▶ Source text

## Begin

Friday, March 16, 2012

Why they don’t like Sri Sri



Sri Sri Ravi Shankar did not become famous because of his name. He took care of that long ago, by differentiating it from the already famous sitar player. He did not become famous because he had friends in high places. He did not have a headstart to reach where he is today. He started alone and all he did was share some of what he knew. You can argue that yoga, pranayam and meditation have always been known and there's nothing new in what he does. The bottom line is people liked what he had to offer and they kept coming to him. Like it or not, spirituality was not fashionable until Sri Sri.

Whatever it was that he did, he did it long enough and well enough to be known all over the world today. So far so good and things would have been fine if this was all it was. But the trouble is that he doesn't want to stop at that. He seems to want to be everywhere. It would've been fine if he had stuck to teaching breathing exercises, working in villages, reforming prisoners, teaching organic farming, planting trees etc. No problem. But when he wants to be active on political issues, mediate on issues he doesn't need to, voice opinions on matters that are not spiritual, well, that's a problem. Because then, he is encroaching, edging past people who had headstarts, who have the right surnames. And that is a serious breach of territory.

## End

▶ Data provided
## Begin

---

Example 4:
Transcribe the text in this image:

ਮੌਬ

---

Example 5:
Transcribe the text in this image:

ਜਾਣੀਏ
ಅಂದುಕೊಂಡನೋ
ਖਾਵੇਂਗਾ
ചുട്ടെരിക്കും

## End

▶ Short exercise 1
In the post about Sri Sri Ravi Shankar, whose name did he differentiate his own from long ago?
▶ Short exercise 2
Rewrite the passage of the post about Sri Sri Ravi Shankar that begins at the words "Whatever it was" and stops after "breach of territory.", putting "towns" in place of "villages".
▶ Short exercise 3
Carry on the post about why some people dislike Sri Sri Ravi Shankar from the point where it stops.

▶ Reply 1
The already famous sitar player's name.

▶ Reply 2
Whatever it was that he did, he did it long enough and well enough to be known all over the world today. So far so good and things would have been fine if this was all it was. But the trouble is that he doesn't want to stop at that. He seems to want to be everywhere. It would've been fine if he had stuck to teaching breathing exercises, working in towns, reforming prisoners, teaching organic farming, planting trees etc. No problem. But when he wants to be active on political issues, mediate on issues he doesn't need to, voice opinions on matters that are not spiritual, well, that's a problem. Because then, he is encroaching, edging past people who had headstarts, who have the right surnames. And that is a serious breach of territory.

▶ Reply 3
He can close his eyes today and put his finger on any city in India and gather lakhs of people there. Which politician today in India can do that? The strength of his popularity and connection with people, all these years, was visible only in the form of service projects like trauma relief. No matter where disaster strikes in the world, he is able to mobilize people and resources, even during the floods in Sindh last year. Good, more importantly, harmless.

But when that strength is moved from fringe issues, that affect a section of society, to core issues, that affect the bulk of the population, it starts shaking the seat of power. Suddenly, there is a fear that he may have political aspirations. Jesus, after all, was crucified on that very accusation. It starts showing up in remarks like "Swamiji, stick to spirituality, leave the politics to us." The condescension gives away that someone is rattled.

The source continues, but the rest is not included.